Brühl believes that Benko will put little money, if any, into the Galeria group. Otherwise the company would not have had to file for bankruptcy, argues the economist. But in Brühl’s eyes, another investor would change little about the desolate situation of the department store chain. The business simply has no future prospects: According to Brühl, fewer and fewer customers are spread over far too much space. However, this area could not be divided up, not rented out separately.
The Frankfurt professor assumes that 40 to 50 Galeria branches could remain. In order to be able to close the rest of the 131 department stores that still exist at the moment, one would probably have to pay such high severance payments that the undertaking would hardly be financially viable. “This is a continuation of dying on installments,” says Brühl. In addition, he now considers the Galeria brand to be a heavy burden: the bad press in recent years has finally gotten stuck in the minds of customers.

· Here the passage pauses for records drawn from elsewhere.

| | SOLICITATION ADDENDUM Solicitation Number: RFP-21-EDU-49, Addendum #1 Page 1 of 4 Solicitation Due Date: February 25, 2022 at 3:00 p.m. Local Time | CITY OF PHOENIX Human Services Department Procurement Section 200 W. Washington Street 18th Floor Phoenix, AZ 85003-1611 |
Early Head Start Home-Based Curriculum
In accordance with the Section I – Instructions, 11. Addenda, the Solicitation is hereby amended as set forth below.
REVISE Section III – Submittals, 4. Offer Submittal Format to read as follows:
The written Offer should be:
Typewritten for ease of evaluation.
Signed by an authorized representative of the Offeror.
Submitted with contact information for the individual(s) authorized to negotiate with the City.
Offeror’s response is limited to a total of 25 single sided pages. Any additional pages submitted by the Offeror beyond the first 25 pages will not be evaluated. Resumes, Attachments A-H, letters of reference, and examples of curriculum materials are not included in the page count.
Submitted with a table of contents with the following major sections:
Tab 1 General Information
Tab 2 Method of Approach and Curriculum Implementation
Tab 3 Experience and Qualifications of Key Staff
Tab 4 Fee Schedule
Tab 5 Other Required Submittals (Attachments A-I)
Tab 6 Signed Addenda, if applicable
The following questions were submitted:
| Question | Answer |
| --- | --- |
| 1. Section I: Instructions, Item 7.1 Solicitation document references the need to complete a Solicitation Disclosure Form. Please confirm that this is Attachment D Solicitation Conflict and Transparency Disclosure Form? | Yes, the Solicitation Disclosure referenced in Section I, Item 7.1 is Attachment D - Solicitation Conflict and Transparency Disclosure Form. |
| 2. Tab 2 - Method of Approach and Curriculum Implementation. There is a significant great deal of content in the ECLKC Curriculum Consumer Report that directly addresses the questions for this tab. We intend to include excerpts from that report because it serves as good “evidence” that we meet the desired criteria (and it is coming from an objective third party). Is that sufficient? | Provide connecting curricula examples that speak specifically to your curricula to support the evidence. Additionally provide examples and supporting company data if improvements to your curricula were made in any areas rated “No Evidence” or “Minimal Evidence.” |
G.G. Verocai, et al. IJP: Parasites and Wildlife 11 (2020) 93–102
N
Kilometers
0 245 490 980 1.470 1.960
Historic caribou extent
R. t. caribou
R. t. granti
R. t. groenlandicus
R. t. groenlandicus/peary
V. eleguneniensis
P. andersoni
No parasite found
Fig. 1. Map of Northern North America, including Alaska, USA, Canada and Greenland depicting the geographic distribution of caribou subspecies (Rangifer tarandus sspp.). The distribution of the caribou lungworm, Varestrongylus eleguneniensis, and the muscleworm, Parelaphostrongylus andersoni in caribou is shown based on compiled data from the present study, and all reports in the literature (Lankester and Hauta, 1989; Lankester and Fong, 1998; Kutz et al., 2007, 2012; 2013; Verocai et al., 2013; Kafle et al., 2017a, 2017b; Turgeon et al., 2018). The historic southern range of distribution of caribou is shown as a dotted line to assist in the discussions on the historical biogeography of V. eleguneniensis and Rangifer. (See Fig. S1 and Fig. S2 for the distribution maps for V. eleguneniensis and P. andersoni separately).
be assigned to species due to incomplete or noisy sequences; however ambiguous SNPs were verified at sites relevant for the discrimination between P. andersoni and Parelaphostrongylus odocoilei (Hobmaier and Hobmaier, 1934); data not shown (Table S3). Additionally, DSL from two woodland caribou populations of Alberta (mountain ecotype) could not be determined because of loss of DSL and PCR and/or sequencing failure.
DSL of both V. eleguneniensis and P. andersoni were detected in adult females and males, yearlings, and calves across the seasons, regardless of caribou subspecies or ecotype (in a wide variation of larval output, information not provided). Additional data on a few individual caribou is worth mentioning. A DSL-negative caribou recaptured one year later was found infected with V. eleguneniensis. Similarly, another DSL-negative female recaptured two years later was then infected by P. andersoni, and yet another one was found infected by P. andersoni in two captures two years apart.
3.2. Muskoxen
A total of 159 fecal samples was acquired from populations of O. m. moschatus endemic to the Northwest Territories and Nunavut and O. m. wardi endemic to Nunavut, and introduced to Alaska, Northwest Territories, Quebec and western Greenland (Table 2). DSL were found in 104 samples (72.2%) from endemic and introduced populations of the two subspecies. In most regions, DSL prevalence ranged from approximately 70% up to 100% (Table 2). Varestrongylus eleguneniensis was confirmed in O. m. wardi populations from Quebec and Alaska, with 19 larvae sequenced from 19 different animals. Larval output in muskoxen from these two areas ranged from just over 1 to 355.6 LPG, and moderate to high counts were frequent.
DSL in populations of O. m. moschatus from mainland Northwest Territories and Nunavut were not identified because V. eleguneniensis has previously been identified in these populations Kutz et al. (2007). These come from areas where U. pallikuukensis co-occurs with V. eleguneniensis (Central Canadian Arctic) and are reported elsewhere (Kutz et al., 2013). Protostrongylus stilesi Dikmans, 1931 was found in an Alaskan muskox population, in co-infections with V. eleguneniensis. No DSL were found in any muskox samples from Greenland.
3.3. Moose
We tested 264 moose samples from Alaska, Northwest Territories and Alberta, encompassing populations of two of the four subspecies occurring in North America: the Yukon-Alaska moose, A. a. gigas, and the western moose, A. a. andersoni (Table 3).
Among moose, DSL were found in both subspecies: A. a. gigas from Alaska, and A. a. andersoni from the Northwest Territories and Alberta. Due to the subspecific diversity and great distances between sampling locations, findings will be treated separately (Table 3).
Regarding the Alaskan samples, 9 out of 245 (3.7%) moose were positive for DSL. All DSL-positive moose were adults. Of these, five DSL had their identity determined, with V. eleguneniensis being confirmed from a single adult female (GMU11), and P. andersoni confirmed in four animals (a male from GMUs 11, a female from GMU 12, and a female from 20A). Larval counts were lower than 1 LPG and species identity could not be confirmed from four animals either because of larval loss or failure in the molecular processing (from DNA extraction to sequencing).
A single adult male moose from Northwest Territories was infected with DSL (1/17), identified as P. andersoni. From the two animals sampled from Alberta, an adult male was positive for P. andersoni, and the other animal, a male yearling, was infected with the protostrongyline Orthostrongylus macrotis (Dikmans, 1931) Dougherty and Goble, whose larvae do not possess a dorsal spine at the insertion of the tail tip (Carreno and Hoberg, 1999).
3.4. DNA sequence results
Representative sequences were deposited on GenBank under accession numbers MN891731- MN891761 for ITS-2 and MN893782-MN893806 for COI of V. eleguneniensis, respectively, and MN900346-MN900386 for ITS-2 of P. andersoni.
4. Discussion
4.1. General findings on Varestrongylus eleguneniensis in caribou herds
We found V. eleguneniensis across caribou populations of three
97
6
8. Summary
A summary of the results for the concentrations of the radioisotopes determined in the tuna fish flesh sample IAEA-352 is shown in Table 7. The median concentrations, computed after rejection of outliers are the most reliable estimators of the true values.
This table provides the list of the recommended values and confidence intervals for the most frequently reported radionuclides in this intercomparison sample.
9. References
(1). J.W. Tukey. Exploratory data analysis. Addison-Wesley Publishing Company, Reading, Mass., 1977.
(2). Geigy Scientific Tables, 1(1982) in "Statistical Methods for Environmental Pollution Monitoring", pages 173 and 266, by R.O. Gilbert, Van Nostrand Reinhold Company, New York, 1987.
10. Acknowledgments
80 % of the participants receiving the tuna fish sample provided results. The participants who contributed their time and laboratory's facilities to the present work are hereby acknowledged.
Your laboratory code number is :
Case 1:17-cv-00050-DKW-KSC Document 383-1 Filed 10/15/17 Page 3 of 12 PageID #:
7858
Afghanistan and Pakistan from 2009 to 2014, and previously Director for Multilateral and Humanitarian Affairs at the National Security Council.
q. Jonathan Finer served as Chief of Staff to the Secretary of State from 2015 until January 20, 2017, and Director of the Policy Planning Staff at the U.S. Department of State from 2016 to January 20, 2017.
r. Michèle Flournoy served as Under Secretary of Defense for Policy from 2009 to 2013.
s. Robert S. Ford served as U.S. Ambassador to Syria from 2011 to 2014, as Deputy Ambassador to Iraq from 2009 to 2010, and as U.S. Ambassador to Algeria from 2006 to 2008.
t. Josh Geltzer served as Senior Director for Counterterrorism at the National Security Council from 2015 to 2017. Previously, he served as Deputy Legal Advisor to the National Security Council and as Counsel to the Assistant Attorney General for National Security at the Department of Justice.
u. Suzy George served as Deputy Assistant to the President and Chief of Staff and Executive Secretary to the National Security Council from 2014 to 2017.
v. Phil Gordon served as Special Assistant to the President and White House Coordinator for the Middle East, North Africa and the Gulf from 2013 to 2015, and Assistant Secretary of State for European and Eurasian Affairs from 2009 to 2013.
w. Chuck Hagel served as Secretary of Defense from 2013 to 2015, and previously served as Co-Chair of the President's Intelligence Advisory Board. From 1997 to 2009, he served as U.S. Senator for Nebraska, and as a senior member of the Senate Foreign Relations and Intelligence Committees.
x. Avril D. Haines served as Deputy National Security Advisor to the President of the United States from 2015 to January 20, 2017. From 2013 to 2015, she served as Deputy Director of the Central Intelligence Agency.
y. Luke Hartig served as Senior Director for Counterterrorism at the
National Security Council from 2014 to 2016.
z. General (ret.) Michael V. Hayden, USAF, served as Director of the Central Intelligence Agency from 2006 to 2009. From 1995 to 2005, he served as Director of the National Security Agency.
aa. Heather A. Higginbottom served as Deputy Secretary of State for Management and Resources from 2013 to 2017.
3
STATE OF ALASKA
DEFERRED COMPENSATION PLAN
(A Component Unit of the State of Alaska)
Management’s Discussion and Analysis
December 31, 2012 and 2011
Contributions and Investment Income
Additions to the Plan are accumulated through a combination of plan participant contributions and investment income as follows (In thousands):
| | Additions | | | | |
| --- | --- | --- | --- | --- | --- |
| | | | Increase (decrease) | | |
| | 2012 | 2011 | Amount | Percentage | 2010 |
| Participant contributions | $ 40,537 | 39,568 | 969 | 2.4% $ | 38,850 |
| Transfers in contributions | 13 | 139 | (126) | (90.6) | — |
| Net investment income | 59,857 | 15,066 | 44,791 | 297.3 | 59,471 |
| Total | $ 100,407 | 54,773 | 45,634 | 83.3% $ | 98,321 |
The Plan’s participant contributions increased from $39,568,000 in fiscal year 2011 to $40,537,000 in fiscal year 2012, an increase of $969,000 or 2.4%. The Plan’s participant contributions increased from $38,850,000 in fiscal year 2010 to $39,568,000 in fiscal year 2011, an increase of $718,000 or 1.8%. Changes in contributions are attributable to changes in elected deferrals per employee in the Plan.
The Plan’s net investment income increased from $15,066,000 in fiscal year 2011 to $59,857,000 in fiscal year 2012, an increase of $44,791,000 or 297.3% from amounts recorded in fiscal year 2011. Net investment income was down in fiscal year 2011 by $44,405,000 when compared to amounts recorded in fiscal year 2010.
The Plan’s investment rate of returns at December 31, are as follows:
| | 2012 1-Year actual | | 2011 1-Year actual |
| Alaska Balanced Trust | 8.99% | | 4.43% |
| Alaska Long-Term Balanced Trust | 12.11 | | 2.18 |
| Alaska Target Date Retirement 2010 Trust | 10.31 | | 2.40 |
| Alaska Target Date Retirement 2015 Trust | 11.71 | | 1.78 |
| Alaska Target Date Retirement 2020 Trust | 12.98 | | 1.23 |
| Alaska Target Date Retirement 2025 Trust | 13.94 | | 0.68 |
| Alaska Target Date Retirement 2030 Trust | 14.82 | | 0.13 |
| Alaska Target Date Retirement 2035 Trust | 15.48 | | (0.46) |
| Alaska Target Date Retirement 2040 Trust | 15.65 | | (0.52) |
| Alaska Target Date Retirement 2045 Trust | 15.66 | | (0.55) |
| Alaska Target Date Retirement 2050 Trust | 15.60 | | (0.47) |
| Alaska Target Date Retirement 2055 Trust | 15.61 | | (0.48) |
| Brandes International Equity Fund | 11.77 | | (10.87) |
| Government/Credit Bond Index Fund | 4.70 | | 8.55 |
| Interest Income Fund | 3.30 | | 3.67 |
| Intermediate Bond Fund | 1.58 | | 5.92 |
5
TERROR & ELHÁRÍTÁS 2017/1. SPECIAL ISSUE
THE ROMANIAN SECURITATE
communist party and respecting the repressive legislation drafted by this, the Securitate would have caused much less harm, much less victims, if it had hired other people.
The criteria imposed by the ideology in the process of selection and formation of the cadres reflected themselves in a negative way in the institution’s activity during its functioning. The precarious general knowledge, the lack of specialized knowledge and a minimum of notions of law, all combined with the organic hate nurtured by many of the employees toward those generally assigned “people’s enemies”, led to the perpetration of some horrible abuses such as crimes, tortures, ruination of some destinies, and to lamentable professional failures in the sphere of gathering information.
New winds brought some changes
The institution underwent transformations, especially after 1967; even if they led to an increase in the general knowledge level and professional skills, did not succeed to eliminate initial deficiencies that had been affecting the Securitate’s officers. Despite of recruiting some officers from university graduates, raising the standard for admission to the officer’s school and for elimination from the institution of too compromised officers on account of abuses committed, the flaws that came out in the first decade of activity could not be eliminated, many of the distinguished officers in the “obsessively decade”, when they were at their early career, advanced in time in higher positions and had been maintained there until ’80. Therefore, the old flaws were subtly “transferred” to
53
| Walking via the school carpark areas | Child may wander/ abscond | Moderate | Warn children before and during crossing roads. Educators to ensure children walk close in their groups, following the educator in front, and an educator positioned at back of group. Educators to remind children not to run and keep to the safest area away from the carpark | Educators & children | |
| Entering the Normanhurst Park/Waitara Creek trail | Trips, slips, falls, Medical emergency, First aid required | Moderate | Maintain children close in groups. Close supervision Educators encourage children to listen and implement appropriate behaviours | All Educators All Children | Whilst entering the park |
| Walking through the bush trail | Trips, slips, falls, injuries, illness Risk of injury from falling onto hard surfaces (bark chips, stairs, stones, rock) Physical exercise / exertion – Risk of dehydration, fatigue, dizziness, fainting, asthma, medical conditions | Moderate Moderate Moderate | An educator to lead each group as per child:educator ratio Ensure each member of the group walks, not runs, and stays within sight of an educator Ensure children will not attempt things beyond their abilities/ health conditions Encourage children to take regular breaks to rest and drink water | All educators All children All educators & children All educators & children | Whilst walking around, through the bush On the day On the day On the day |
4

“It would make more sense to develop individual solutions for each location,” says Brühl. You have to sell individual department stores out of bankruptcy. These could then be further developed individually by different investors – for example to health centers or entertainment temples. In Brühl’s eyes, however, insolvency proceedings on one’s own initiative are the wrong way to go. He advocates a classic insolvency administrator “who saves as much tax money as possible”. Jobs at Galeria cannot be kept in the long run anyway.
The department store chain employs a total of around 17,400 people. Brühl expresses understanding for the efforts to protect Galeria employees. However, one cannot permanently sanction a company against the market. In any case, the professor is not worried about the future of the Galeria workforce: “Employees in retail have many alternative employment opportunities.” Trade, gastronomy and other service providers were desperately looking for staff. After the collective agreement was terminated, the payment at Galeria no longer really encouraged people to stay.
This in turn exacerbates the problems of the department store chain, says Brühl. You just have to think about who will leave the group first in the current situation: “These are the young, well-qualified people who will no longer do that to themselves,” says Brühl. This will make the renovation even more difficult.